DIRECTION:
Reproduce the rows word for word, starting at the very beginning and ending at the line containing "161L198 163L197 166L188", with both ends included. Leave the pictures out of your copy.

SUPPLIED MATERIAL:
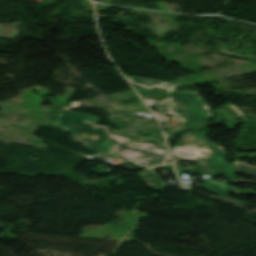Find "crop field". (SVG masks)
Returning <instances> with one entry per match:
<instances>
[{
    "label": "crop field",
    "instance_id": "crop-field-1",
    "mask_svg": "<svg viewBox=\"0 0 256 256\" xmlns=\"http://www.w3.org/2000/svg\"><path fill=\"white\" fill-rule=\"evenodd\" d=\"M51 126L64 128L77 142L98 155L129 158V163L138 164L137 167L149 168L168 164L166 151L157 149L153 144L129 143L130 139L113 136L109 131L81 127L62 122H55Z\"/></svg>",
    "mask_w": 256,
    "mask_h": 256
},
{
    "label": "crop field",
    "instance_id": "crop-field-2",
    "mask_svg": "<svg viewBox=\"0 0 256 256\" xmlns=\"http://www.w3.org/2000/svg\"><path fill=\"white\" fill-rule=\"evenodd\" d=\"M125 76L131 83L144 87L146 90L151 89L153 86L169 89L170 98H163V102L144 98L149 105L164 109L168 114L184 116L181 126L165 125L167 130L176 131L190 126H198L212 116L207 103L200 98L197 92H173V88L178 84Z\"/></svg>",
    "mask_w": 256,
    "mask_h": 256
},
{
    "label": "crop field",
    "instance_id": "crop-field-3",
    "mask_svg": "<svg viewBox=\"0 0 256 256\" xmlns=\"http://www.w3.org/2000/svg\"><path fill=\"white\" fill-rule=\"evenodd\" d=\"M194 161L198 163L197 166L188 168L176 167L178 174L181 175L184 172H189L197 175H223L228 177L232 182H237L233 165L226 164L221 156V153L196 159Z\"/></svg>",
    "mask_w": 256,
    "mask_h": 256
},
{
    "label": "crop field",
    "instance_id": "crop-field-4",
    "mask_svg": "<svg viewBox=\"0 0 256 256\" xmlns=\"http://www.w3.org/2000/svg\"><path fill=\"white\" fill-rule=\"evenodd\" d=\"M100 117L61 109L55 120L71 124L108 130V126L94 125Z\"/></svg>",
    "mask_w": 256,
    "mask_h": 256
},
{
    "label": "crop field",
    "instance_id": "crop-field-5",
    "mask_svg": "<svg viewBox=\"0 0 256 256\" xmlns=\"http://www.w3.org/2000/svg\"><path fill=\"white\" fill-rule=\"evenodd\" d=\"M204 189L217 195L220 198H223L225 200H228L230 202H233L238 205H242L244 203H241L236 200H232L230 198L225 197V195L230 191V192H235V193H240L237 188L229 187L221 182L217 181H212L208 180L206 183L203 185Z\"/></svg>",
    "mask_w": 256,
    "mask_h": 256
},
{
    "label": "crop field",
    "instance_id": "crop-field-6",
    "mask_svg": "<svg viewBox=\"0 0 256 256\" xmlns=\"http://www.w3.org/2000/svg\"><path fill=\"white\" fill-rule=\"evenodd\" d=\"M200 148L208 149L210 151V153L206 154L205 152L200 151L199 150ZM193 151L200 152V153L204 154L205 156L221 152V150H219V149L199 147V146L186 144L183 148L180 147V146H175L172 150V153L174 155H177V156H180V157H183V158H188V159L199 158V156H196V155L191 153Z\"/></svg>",
    "mask_w": 256,
    "mask_h": 256
},
{
    "label": "crop field",
    "instance_id": "crop-field-7",
    "mask_svg": "<svg viewBox=\"0 0 256 256\" xmlns=\"http://www.w3.org/2000/svg\"><path fill=\"white\" fill-rule=\"evenodd\" d=\"M218 115L216 122H223L232 118H246V116L234 105H226L219 110L214 111Z\"/></svg>",
    "mask_w": 256,
    "mask_h": 256
},
{
    "label": "crop field",
    "instance_id": "crop-field-8",
    "mask_svg": "<svg viewBox=\"0 0 256 256\" xmlns=\"http://www.w3.org/2000/svg\"><path fill=\"white\" fill-rule=\"evenodd\" d=\"M206 133L207 132H203V131H192V132H187V133L183 134L182 137L184 140L188 141L187 143H189V144L217 148V145L209 142L205 138Z\"/></svg>",
    "mask_w": 256,
    "mask_h": 256
},
{
    "label": "crop field",
    "instance_id": "crop-field-9",
    "mask_svg": "<svg viewBox=\"0 0 256 256\" xmlns=\"http://www.w3.org/2000/svg\"><path fill=\"white\" fill-rule=\"evenodd\" d=\"M139 175L151 187H155L158 190H161L167 187L164 184V182L161 180V178L154 172L153 169L144 170L143 172L139 173Z\"/></svg>",
    "mask_w": 256,
    "mask_h": 256
},
{
    "label": "crop field",
    "instance_id": "crop-field-10",
    "mask_svg": "<svg viewBox=\"0 0 256 256\" xmlns=\"http://www.w3.org/2000/svg\"><path fill=\"white\" fill-rule=\"evenodd\" d=\"M246 162L247 161H235L234 166H235L236 172L256 176V166H249L246 164ZM237 180L238 182L255 183L250 180H244V179H237Z\"/></svg>",
    "mask_w": 256,
    "mask_h": 256
},
{
    "label": "crop field",
    "instance_id": "crop-field-11",
    "mask_svg": "<svg viewBox=\"0 0 256 256\" xmlns=\"http://www.w3.org/2000/svg\"><path fill=\"white\" fill-rule=\"evenodd\" d=\"M234 157H248V158H252V157H256V153H238V154H234ZM254 159V158H252Z\"/></svg>",
    "mask_w": 256,
    "mask_h": 256
},
{
    "label": "crop field",
    "instance_id": "crop-field-12",
    "mask_svg": "<svg viewBox=\"0 0 256 256\" xmlns=\"http://www.w3.org/2000/svg\"><path fill=\"white\" fill-rule=\"evenodd\" d=\"M248 121H232L229 124H225L227 127H229L230 129L234 128L232 127L233 125L239 124V123H247Z\"/></svg>",
    "mask_w": 256,
    "mask_h": 256
},
{
    "label": "crop field",
    "instance_id": "crop-field-13",
    "mask_svg": "<svg viewBox=\"0 0 256 256\" xmlns=\"http://www.w3.org/2000/svg\"><path fill=\"white\" fill-rule=\"evenodd\" d=\"M242 193H248V194H256V191L254 190H248V189H241Z\"/></svg>",
    "mask_w": 256,
    "mask_h": 256
},
{
    "label": "crop field",
    "instance_id": "crop-field-14",
    "mask_svg": "<svg viewBox=\"0 0 256 256\" xmlns=\"http://www.w3.org/2000/svg\"><path fill=\"white\" fill-rule=\"evenodd\" d=\"M162 167H164V168H167V169H169V170H171L172 172H173V174H175L174 173V169H173V165L172 164H170V165H166V166H162ZM156 168H154V170H155Z\"/></svg>",
    "mask_w": 256,
    "mask_h": 256
},
{
    "label": "crop field",
    "instance_id": "crop-field-15",
    "mask_svg": "<svg viewBox=\"0 0 256 256\" xmlns=\"http://www.w3.org/2000/svg\"><path fill=\"white\" fill-rule=\"evenodd\" d=\"M194 153L197 154V155L203 156L202 154H199V153H197V152H194Z\"/></svg>",
    "mask_w": 256,
    "mask_h": 256
},
{
    "label": "crop field",
    "instance_id": "crop-field-16",
    "mask_svg": "<svg viewBox=\"0 0 256 256\" xmlns=\"http://www.w3.org/2000/svg\"><path fill=\"white\" fill-rule=\"evenodd\" d=\"M201 150H202V149H201ZM203 151H205V152H207V153L209 152V151H207V150H203Z\"/></svg>",
    "mask_w": 256,
    "mask_h": 256
}]
</instances>
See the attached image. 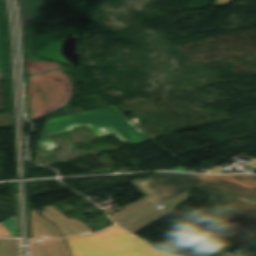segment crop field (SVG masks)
<instances>
[{
  "label": "crop field",
  "mask_w": 256,
  "mask_h": 256,
  "mask_svg": "<svg viewBox=\"0 0 256 256\" xmlns=\"http://www.w3.org/2000/svg\"><path fill=\"white\" fill-rule=\"evenodd\" d=\"M131 183L153 204L198 187L210 196L216 220L239 246L256 238V176L165 173Z\"/></svg>",
  "instance_id": "obj_1"
},
{
  "label": "crop field",
  "mask_w": 256,
  "mask_h": 256,
  "mask_svg": "<svg viewBox=\"0 0 256 256\" xmlns=\"http://www.w3.org/2000/svg\"><path fill=\"white\" fill-rule=\"evenodd\" d=\"M84 124L98 136L115 132L122 141H128L131 145L148 141L124 115L111 106L48 120L37 146L52 150L57 145L46 135Z\"/></svg>",
  "instance_id": "obj_2"
},
{
  "label": "crop field",
  "mask_w": 256,
  "mask_h": 256,
  "mask_svg": "<svg viewBox=\"0 0 256 256\" xmlns=\"http://www.w3.org/2000/svg\"><path fill=\"white\" fill-rule=\"evenodd\" d=\"M73 256H177L115 226L97 235L66 239Z\"/></svg>",
  "instance_id": "obj_3"
},
{
  "label": "crop field",
  "mask_w": 256,
  "mask_h": 256,
  "mask_svg": "<svg viewBox=\"0 0 256 256\" xmlns=\"http://www.w3.org/2000/svg\"><path fill=\"white\" fill-rule=\"evenodd\" d=\"M191 191H193V189L183 192L167 201L164 200L165 202H162L164 206L162 210L154 207L128 221L119 224V226L135 234L146 227L148 224L173 211L177 206L188 199V194Z\"/></svg>",
  "instance_id": "obj_4"
},
{
  "label": "crop field",
  "mask_w": 256,
  "mask_h": 256,
  "mask_svg": "<svg viewBox=\"0 0 256 256\" xmlns=\"http://www.w3.org/2000/svg\"><path fill=\"white\" fill-rule=\"evenodd\" d=\"M42 214L52 221H54L58 227L61 228L64 236L89 233L92 232L85 225L80 223L76 219H67L61 212L55 209L53 206L45 207Z\"/></svg>",
  "instance_id": "obj_5"
},
{
  "label": "crop field",
  "mask_w": 256,
  "mask_h": 256,
  "mask_svg": "<svg viewBox=\"0 0 256 256\" xmlns=\"http://www.w3.org/2000/svg\"><path fill=\"white\" fill-rule=\"evenodd\" d=\"M30 20L54 18L59 12L57 0H25Z\"/></svg>",
  "instance_id": "obj_6"
},
{
  "label": "crop field",
  "mask_w": 256,
  "mask_h": 256,
  "mask_svg": "<svg viewBox=\"0 0 256 256\" xmlns=\"http://www.w3.org/2000/svg\"><path fill=\"white\" fill-rule=\"evenodd\" d=\"M34 256H69L64 241H34Z\"/></svg>",
  "instance_id": "obj_7"
},
{
  "label": "crop field",
  "mask_w": 256,
  "mask_h": 256,
  "mask_svg": "<svg viewBox=\"0 0 256 256\" xmlns=\"http://www.w3.org/2000/svg\"><path fill=\"white\" fill-rule=\"evenodd\" d=\"M38 210L32 211V227L34 237L52 238L61 237L56 227L49 221L43 219L37 214Z\"/></svg>",
  "instance_id": "obj_8"
},
{
  "label": "crop field",
  "mask_w": 256,
  "mask_h": 256,
  "mask_svg": "<svg viewBox=\"0 0 256 256\" xmlns=\"http://www.w3.org/2000/svg\"><path fill=\"white\" fill-rule=\"evenodd\" d=\"M152 206V204L146 200L145 198L139 200V201H136L132 204H129L127 206H125L124 208H126L125 210L111 216V218L117 222L119 220H122L124 218H127L131 215H134L148 207Z\"/></svg>",
  "instance_id": "obj_9"
},
{
  "label": "crop field",
  "mask_w": 256,
  "mask_h": 256,
  "mask_svg": "<svg viewBox=\"0 0 256 256\" xmlns=\"http://www.w3.org/2000/svg\"><path fill=\"white\" fill-rule=\"evenodd\" d=\"M0 256H19L18 240L0 239Z\"/></svg>",
  "instance_id": "obj_10"
},
{
  "label": "crop field",
  "mask_w": 256,
  "mask_h": 256,
  "mask_svg": "<svg viewBox=\"0 0 256 256\" xmlns=\"http://www.w3.org/2000/svg\"><path fill=\"white\" fill-rule=\"evenodd\" d=\"M237 256H251L256 254V240H253L234 250Z\"/></svg>",
  "instance_id": "obj_11"
},
{
  "label": "crop field",
  "mask_w": 256,
  "mask_h": 256,
  "mask_svg": "<svg viewBox=\"0 0 256 256\" xmlns=\"http://www.w3.org/2000/svg\"><path fill=\"white\" fill-rule=\"evenodd\" d=\"M3 225L8 229V231L12 234L13 237H17L16 235V217L5 219L1 221Z\"/></svg>",
  "instance_id": "obj_12"
},
{
  "label": "crop field",
  "mask_w": 256,
  "mask_h": 256,
  "mask_svg": "<svg viewBox=\"0 0 256 256\" xmlns=\"http://www.w3.org/2000/svg\"><path fill=\"white\" fill-rule=\"evenodd\" d=\"M13 125V115L10 113L0 115V127Z\"/></svg>",
  "instance_id": "obj_13"
},
{
  "label": "crop field",
  "mask_w": 256,
  "mask_h": 256,
  "mask_svg": "<svg viewBox=\"0 0 256 256\" xmlns=\"http://www.w3.org/2000/svg\"><path fill=\"white\" fill-rule=\"evenodd\" d=\"M0 236L12 237L11 234L6 230V228L0 222Z\"/></svg>",
  "instance_id": "obj_14"
},
{
  "label": "crop field",
  "mask_w": 256,
  "mask_h": 256,
  "mask_svg": "<svg viewBox=\"0 0 256 256\" xmlns=\"http://www.w3.org/2000/svg\"><path fill=\"white\" fill-rule=\"evenodd\" d=\"M229 163H231V162H229ZM229 163H227V164H229ZM227 164H225V165H227ZM225 165H223V166H225ZM223 166H221V167H216V168H214L213 170L209 171L208 173H217V172L223 170V169H222Z\"/></svg>",
  "instance_id": "obj_15"
},
{
  "label": "crop field",
  "mask_w": 256,
  "mask_h": 256,
  "mask_svg": "<svg viewBox=\"0 0 256 256\" xmlns=\"http://www.w3.org/2000/svg\"><path fill=\"white\" fill-rule=\"evenodd\" d=\"M172 170H176V171H185V172H191L189 171L188 169H186L185 167L181 166V167H177V168H174Z\"/></svg>",
  "instance_id": "obj_16"
},
{
  "label": "crop field",
  "mask_w": 256,
  "mask_h": 256,
  "mask_svg": "<svg viewBox=\"0 0 256 256\" xmlns=\"http://www.w3.org/2000/svg\"><path fill=\"white\" fill-rule=\"evenodd\" d=\"M0 2H1V0H0ZM0 71H2L1 40H0Z\"/></svg>",
  "instance_id": "obj_17"
},
{
  "label": "crop field",
  "mask_w": 256,
  "mask_h": 256,
  "mask_svg": "<svg viewBox=\"0 0 256 256\" xmlns=\"http://www.w3.org/2000/svg\"><path fill=\"white\" fill-rule=\"evenodd\" d=\"M221 256H235V255H233V254L227 252V253H225V254H223V255H221ZM254 256H256V255H254Z\"/></svg>",
  "instance_id": "obj_18"
},
{
  "label": "crop field",
  "mask_w": 256,
  "mask_h": 256,
  "mask_svg": "<svg viewBox=\"0 0 256 256\" xmlns=\"http://www.w3.org/2000/svg\"><path fill=\"white\" fill-rule=\"evenodd\" d=\"M249 164H253V165H255V164H256V159H255V160H253L252 162H250Z\"/></svg>",
  "instance_id": "obj_19"
}]
</instances>
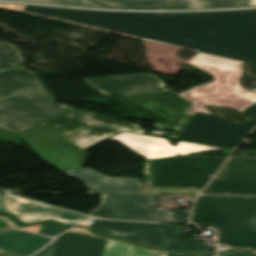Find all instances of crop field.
Here are the masks:
<instances>
[{"label":"crop field","mask_w":256,"mask_h":256,"mask_svg":"<svg viewBox=\"0 0 256 256\" xmlns=\"http://www.w3.org/2000/svg\"><path fill=\"white\" fill-rule=\"evenodd\" d=\"M22 13L199 52L190 62L256 64V10L138 14L27 6Z\"/></svg>","instance_id":"obj_1"},{"label":"crop field","mask_w":256,"mask_h":256,"mask_svg":"<svg viewBox=\"0 0 256 256\" xmlns=\"http://www.w3.org/2000/svg\"><path fill=\"white\" fill-rule=\"evenodd\" d=\"M192 222L216 228L219 244L256 248V197L202 196Z\"/></svg>","instance_id":"obj_2"},{"label":"crop field","mask_w":256,"mask_h":256,"mask_svg":"<svg viewBox=\"0 0 256 256\" xmlns=\"http://www.w3.org/2000/svg\"><path fill=\"white\" fill-rule=\"evenodd\" d=\"M65 113L40 125L82 150H87L123 131L143 134L145 129L97 114L60 105Z\"/></svg>","instance_id":"obj_3"},{"label":"crop field","mask_w":256,"mask_h":256,"mask_svg":"<svg viewBox=\"0 0 256 256\" xmlns=\"http://www.w3.org/2000/svg\"><path fill=\"white\" fill-rule=\"evenodd\" d=\"M70 231V230H69ZM34 256H196L146 249L140 246L100 237L83 228L54 239Z\"/></svg>","instance_id":"obj_4"},{"label":"crop field","mask_w":256,"mask_h":256,"mask_svg":"<svg viewBox=\"0 0 256 256\" xmlns=\"http://www.w3.org/2000/svg\"><path fill=\"white\" fill-rule=\"evenodd\" d=\"M101 194V205L88 215L117 220L184 223L190 211L159 208L160 194L87 192Z\"/></svg>","instance_id":"obj_5"},{"label":"crop field","mask_w":256,"mask_h":256,"mask_svg":"<svg viewBox=\"0 0 256 256\" xmlns=\"http://www.w3.org/2000/svg\"><path fill=\"white\" fill-rule=\"evenodd\" d=\"M226 158L169 157L149 160L151 184L165 187L204 188Z\"/></svg>","instance_id":"obj_6"},{"label":"crop field","mask_w":256,"mask_h":256,"mask_svg":"<svg viewBox=\"0 0 256 256\" xmlns=\"http://www.w3.org/2000/svg\"><path fill=\"white\" fill-rule=\"evenodd\" d=\"M87 225L93 230L106 235L121 237L124 239L174 250L209 253L215 251V247H206V242H196L192 239L178 240L175 225L163 224L169 235V239L161 228L160 224L123 222L109 220H93Z\"/></svg>","instance_id":"obj_7"},{"label":"crop field","mask_w":256,"mask_h":256,"mask_svg":"<svg viewBox=\"0 0 256 256\" xmlns=\"http://www.w3.org/2000/svg\"><path fill=\"white\" fill-rule=\"evenodd\" d=\"M190 64L214 74L216 80L210 84L199 86L183 95L180 94L193 102L188 113L195 114L196 111L209 113L202 105H226L242 111L256 102V94L246 92L239 87L243 63L237 62L234 72L210 66Z\"/></svg>","instance_id":"obj_8"},{"label":"crop field","mask_w":256,"mask_h":256,"mask_svg":"<svg viewBox=\"0 0 256 256\" xmlns=\"http://www.w3.org/2000/svg\"><path fill=\"white\" fill-rule=\"evenodd\" d=\"M243 112L252 117L240 124H234L218 116L196 112L178 139L219 147L238 146L249 130L256 125V103L244 109Z\"/></svg>","instance_id":"obj_9"},{"label":"crop field","mask_w":256,"mask_h":256,"mask_svg":"<svg viewBox=\"0 0 256 256\" xmlns=\"http://www.w3.org/2000/svg\"><path fill=\"white\" fill-rule=\"evenodd\" d=\"M0 86L11 98L51 119L63 111L31 71L11 69L0 72Z\"/></svg>","instance_id":"obj_10"},{"label":"crop field","mask_w":256,"mask_h":256,"mask_svg":"<svg viewBox=\"0 0 256 256\" xmlns=\"http://www.w3.org/2000/svg\"><path fill=\"white\" fill-rule=\"evenodd\" d=\"M17 135L58 170L82 167L88 154L39 124Z\"/></svg>","instance_id":"obj_11"},{"label":"crop field","mask_w":256,"mask_h":256,"mask_svg":"<svg viewBox=\"0 0 256 256\" xmlns=\"http://www.w3.org/2000/svg\"><path fill=\"white\" fill-rule=\"evenodd\" d=\"M41 3L125 8L194 9L256 6V0H22Z\"/></svg>","instance_id":"obj_12"},{"label":"crop field","mask_w":256,"mask_h":256,"mask_svg":"<svg viewBox=\"0 0 256 256\" xmlns=\"http://www.w3.org/2000/svg\"><path fill=\"white\" fill-rule=\"evenodd\" d=\"M141 106L175 122L177 125L172 127L167 124L156 123L154 128L162 130H174L170 138L177 139L182 130L193 117L186 113L190 107V101L180 97L174 92L164 88L162 92L128 94L124 95Z\"/></svg>","instance_id":"obj_13"},{"label":"crop field","mask_w":256,"mask_h":256,"mask_svg":"<svg viewBox=\"0 0 256 256\" xmlns=\"http://www.w3.org/2000/svg\"><path fill=\"white\" fill-rule=\"evenodd\" d=\"M203 194L256 195V157H231Z\"/></svg>","instance_id":"obj_14"},{"label":"crop field","mask_w":256,"mask_h":256,"mask_svg":"<svg viewBox=\"0 0 256 256\" xmlns=\"http://www.w3.org/2000/svg\"><path fill=\"white\" fill-rule=\"evenodd\" d=\"M110 140H116L133 150L145 159L169 157L181 154L196 153L221 148L178 141L171 146L167 139L123 132Z\"/></svg>","instance_id":"obj_15"},{"label":"crop field","mask_w":256,"mask_h":256,"mask_svg":"<svg viewBox=\"0 0 256 256\" xmlns=\"http://www.w3.org/2000/svg\"><path fill=\"white\" fill-rule=\"evenodd\" d=\"M6 209L23 223L53 220L63 225L72 224L89 218L86 215L58 209L23 198L6 194L3 196Z\"/></svg>","instance_id":"obj_16"},{"label":"crop field","mask_w":256,"mask_h":256,"mask_svg":"<svg viewBox=\"0 0 256 256\" xmlns=\"http://www.w3.org/2000/svg\"><path fill=\"white\" fill-rule=\"evenodd\" d=\"M103 94L117 95L162 91L165 84L152 73L82 80Z\"/></svg>","instance_id":"obj_17"},{"label":"crop field","mask_w":256,"mask_h":256,"mask_svg":"<svg viewBox=\"0 0 256 256\" xmlns=\"http://www.w3.org/2000/svg\"><path fill=\"white\" fill-rule=\"evenodd\" d=\"M62 173L83 182L90 191L140 192L142 187L138 179L107 177L89 168L66 170Z\"/></svg>","instance_id":"obj_18"},{"label":"crop field","mask_w":256,"mask_h":256,"mask_svg":"<svg viewBox=\"0 0 256 256\" xmlns=\"http://www.w3.org/2000/svg\"><path fill=\"white\" fill-rule=\"evenodd\" d=\"M47 121L6 96L0 88V125L17 133L37 123Z\"/></svg>","instance_id":"obj_19"},{"label":"crop field","mask_w":256,"mask_h":256,"mask_svg":"<svg viewBox=\"0 0 256 256\" xmlns=\"http://www.w3.org/2000/svg\"><path fill=\"white\" fill-rule=\"evenodd\" d=\"M22 63L18 49L0 41V71L18 67Z\"/></svg>","instance_id":"obj_20"},{"label":"crop field","mask_w":256,"mask_h":256,"mask_svg":"<svg viewBox=\"0 0 256 256\" xmlns=\"http://www.w3.org/2000/svg\"><path fill=\"white\" fill-rule=\"evenodd\" d=\"M34 234L25 233L21 231H12L0 234V249L10 250L16 245L26 241ZM34 237V236H33Z\"/></svg>","instance_id":"obj_21"},{"label":"crop field","mask_w":256,"mask_h":256,"mask_svg":"<svg viewBox=\"0 0 256 256\" xmlns=\"http://www.w3.org/2000/svg\"><path fill=\"white\" fill-rule=\"evenodd\" d=\"M51 240V238L38 235L37 237L29 240L28 242L12 250L11 252L17 253L22 256H29Z\"/></svg>","instance_id":"obj_22"},{"label":"crop field","mask_w":256,"mask_h":256,"mask_svg":"<svg viewBox=\"0 0 256 256\" xmlns=\"http://www.w3.org/2000/svg\"><path fill=\"white\" fill-rule=\"evenodd\" d=\"M201 190L202 189L150 187V189H142L141 192L196 194L199 193Z\"/></svg>","instance_id":"obj_23"},{"label":"crop field","mask_w":256,"mask_h":256,"mask_svg":"<svg viewBox=\"0 0 256 256\" xmlns=\"http://www.w3.org/2000/svg\"><path fill=\"white\" fill-rule=\"evenodd\" d=\"M42 226H43V228H42L40 234H44L47 236H56V235L62 233L63 231L69 229V228L60 227L54 223H45V224H42Z\"/></svg>","instance_id":"obj_24"},{"label":"crop field","mask_w":256,"mask_h":256,"mask_svg":"<svg viewBox=\"0 0 256 256\" xmlns=\"http://www.w3.org/2000/svg\"><path fill=\"white\" fill-rule=\"evenodd\" d=\"M20 227H24V226L15 223L13 220L8 218L7 216L0 215V231L16 229Z\"/></svg>","instance_id":"obj_25"},{"label":"crop field","mask_w":256,"mask_h":256,"mask_svg":"<svg viewBox=\"0 0 256 256\" xmlns=\"http://www.w3.org/2000/svg\"><path fill=\"white\" fill-rule=\"evenodd\" d=\"M25 7L26 6H22V5H12V4H1L0 3V8L14 10V11H18V12H22Z\"/></svg>","instance_id":"obj_26"},{"label":"crop field","mask_w":256,"mask_h":256,"mask_svg":"<svg viewBox=\"0 0 256 256\" xmlns=\"http://www.w3.org/2000/svg\"><path fill=\"white\" fill-rule=\"evenodd\" d=\"M219 256H254V255L248 254L243 251H237V252L227 253Z\"/></svg>","instance_id":"obj_27"},{"label":"crop field","mask_w":256,"mask_h":256,"mask_svg":"<svg viewBox=\"0 0 256 256\" xmlns=\"http://www.w3.org/2000/svg\"><path fill=\"white\" fill-rule=\"evenodd\" d=\"M40 226L36 225V226H31V227H25V228H21L22 230L25 231H29V232H34V233H38V231L40 230Z\"/></svg>","instance_id":"obj_28"},{"label":"crop field","mask_w":256,"mask_h":256,"mask_svg":"<svg viewBox=\"0 0 256 256\" xmlns=\"http://www.w3.org/2000/svg\"><path fill=\"white\" fill-rule=\"evenodd\" d=\"M0 211H6L1 192H0Z\"/></svg>","instance_id":"obj_29"},{"label":"crop field","mask_w":256,"mask_h":256,"mask_svg":"<svg viewBox=\"0 0 256 256\" xmlns=\"http://www.w3.org/2000/svg\"><path fill=\"white\" fill-rule=\"evenodd\" d=\"M0 256H18V255L8 252V253L2 254Z\"/></svg>","instance_id":"obj_30"},{"label":"crop field","mask_w":256,"mask_h":256,"mask_svg":"<svg viewBox=\"0 0 256 256\" xmlns=\"http://www.w3.org/2000/svg\"><path fill=\"white\" fill-rule=\"evenodd\" d=\"M248 250H250V251L256 253V249H248Z\"/></svg>","instance_id":"obj_31"},{"label":"crop field","mask_w":256,"mask_h":256,"mask_svg":"<svg viewBox=\"0 0 256 256\" xmlns=\"http://www.w3.org/2000/svg\"><path fill=\"white\" fill-rule=\"evenodd\" d=\"M147 165H148V161H147V164H146V169H147ZM145 174H150V173H146V171H145Z\"/></svg>","instance_id":"obj_32"},{"label":"crop field","mask_w":256,"mask_h":256,"mask_svg":"<svg viewBox=\"0 0 256 256\" xmlns=\"http://www.w3.org/2000/svg\"><path fill=\"white\" fill-rule=\"evenodd\" d=\"M4 252H6V251L0 250V254H1V253H4Z\"/></svg>","instance_id":"obj_33"}]
</instances>
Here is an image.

EXERCISE OUTPUT:
Find "crop field". (SVG masks)
Returning <instances> with one entry per match:
<instances>
[{
    "label": "crop field",
    "instance_id": "crop-field-1",
    "mask_svg": "<svg viewBox=\"0 0 256 256\" xmlns=\"http://www.w3.org/2000/svg\"><path fill=\"white\" fill-rule=\"evenodd\" d=\"M51 126L64 128L77 142L98 155L129 158V163L138 164L137 167L149 168L168 164L166 151L157 149L153 144L129 143L130 139L113 136L109 131L81 127L62 122H55Z\"/></svg>",
    "mask_w": 256,
    "mask_h": 256
},
{
    "label": "crop field",
    "instance_id": "crop-field-2",
    "mask_svg": "<svg viewBox=\"0 0 256 256\" xmlns=\"http://www.w3.org/2000/svg\"><path fill=\"white\" fill-rule=\"evenodd\" d=\"M125 76L131 83L144 87L146 90L151 89L153 86L169 89L170 98H163V102L144 98L149 105L164 109L168 114L184 116L181 126L165 125L167 130L176 131L190 126H198L212 116L207 103L200 98L197 92H173V88L178 84Z\"/></svg>",
    "mask_w": 256,
    "mask_h": 256
},
{
    "label": "crop field",
    "instance_id": "crop-field-3",
    "mask_svg": "<svg viewBox=\"0 0 256 256\" xmlns=\"http://www.w3.org/2000/svg\"><path fill=\"white\" fill-rule=\"evenodd\" d=\"M194 161L198 163L197 166L188 168L176 167L178 174L181 175L184 172H189L197 175H223L228 177L232 182H237L233 165L226 164L221 156V153L196 159Z\"/></svg>",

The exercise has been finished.